Task description = Print every entry word for word, but omit the pictures.

Data excerpts =
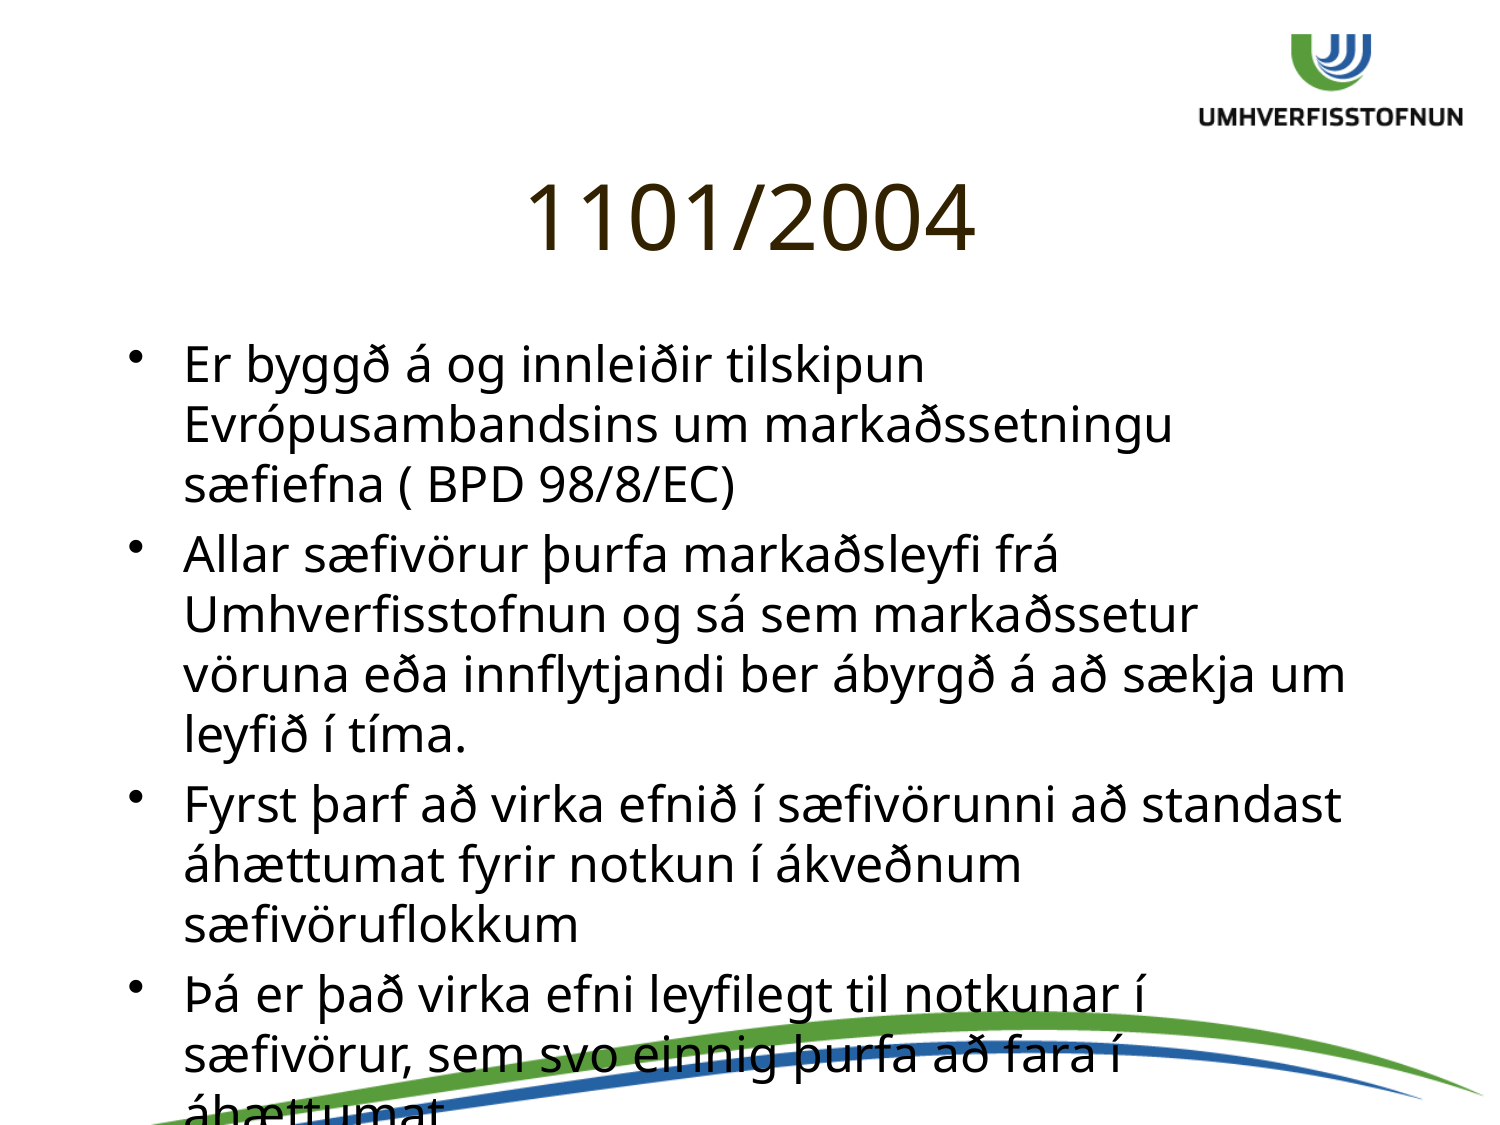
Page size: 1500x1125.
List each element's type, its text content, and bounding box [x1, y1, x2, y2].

picture [0, 0, 1500, 1125]
list Er byggð á og innleiðir tilskipun Evrópusambandsins um markaðssetningu sæfiefna ( BPD 98/8/EC) Allar sæfivörur þurfa markaðsleyfi frá Umhverfisstofnun og sá sem markaðssetur vöruna eða innflytjandi ber ábyrgð á að sækja um leyfið í tíma. Fyrst þarf að virka efnið í sæfivörunni að standast áhættumat fyrir notkun í ákveðnum sæfivöruflokkum Þá er það virka efni leyfilegt til notkunar í sæfivörur, sem svo einnig þurfa að fara í áhættumat. [112, 324, 1388, 1001]
title 1101/2004 [112, 140, 1388, 288]
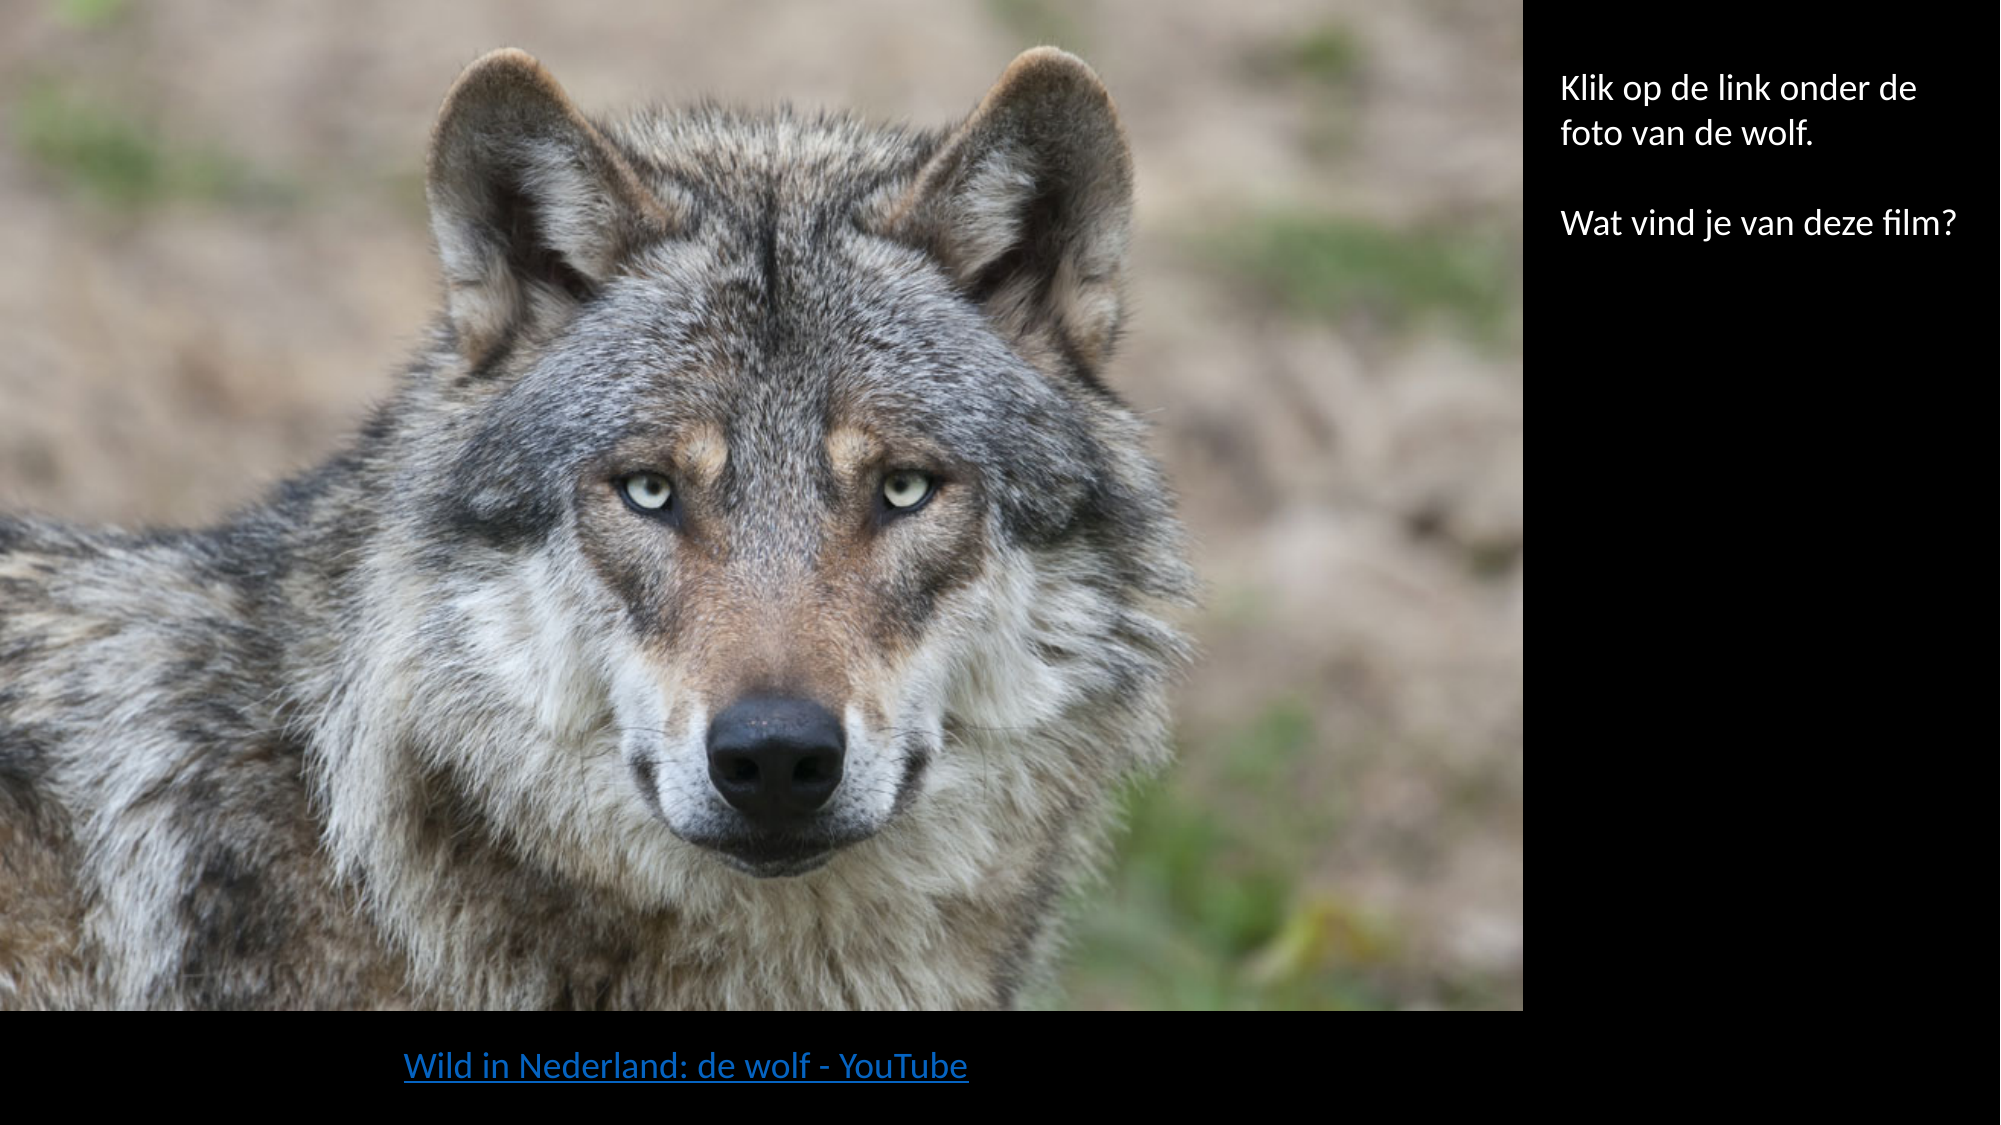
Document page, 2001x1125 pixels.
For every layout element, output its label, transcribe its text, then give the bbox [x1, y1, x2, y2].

text_box Wild in Nederland: de wolf - YouTube [388, 1033, 1389, 1094]
text_box Klik op de link onder de foto van de wolf. Wat vind je van deze film? [1545, 55, 1980, 251]
picture [0, 0, 1523, 1011]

Exercise answer =
Page size: 1500x1125.
List each element's type, its text content, and bounding box [x1, y1, x2, y2].

picture [0, 0, 1500, 1125]
list Er byggð á og innleiðir tilskipun Evrópusambandsins um markaðssetningu sæfiefna ( BPD 98/8/EC) Allar sæfivörur þurfa markaðsleyfi frá Umhverfisstofnun og sá sem markaðssetur vöruna eða innflytjandi ber ábyrgð á að sækja um leyfið í tíma. Fyrst þarf að virka efnið í sæfivörunni að standast áhættumat fyrir notkun í ákveðnum sæfivöruflokkum Þá er það virka efni leyfilegt til notkunar í sæfivörur, sem svo einnig þurfa að fara í áhættumat. [112, 324, 1388, 1001]
title 1101/2004 [112, 140, 1388, 288]
Document page, 2001x1125 pixels.
For every layout element, output its label, transcribe its text, then give the bbox [x1, y1, x2, y2].

text_box Wild in Nederland: de wolf - YouTube [388, 1033, 1389, 1094]
text_box Klik op de link onder de foto van de wolf. Wat vind je van deze film? [1545, 55, 1980, 251]
picture [0, 0, 1523, 1011]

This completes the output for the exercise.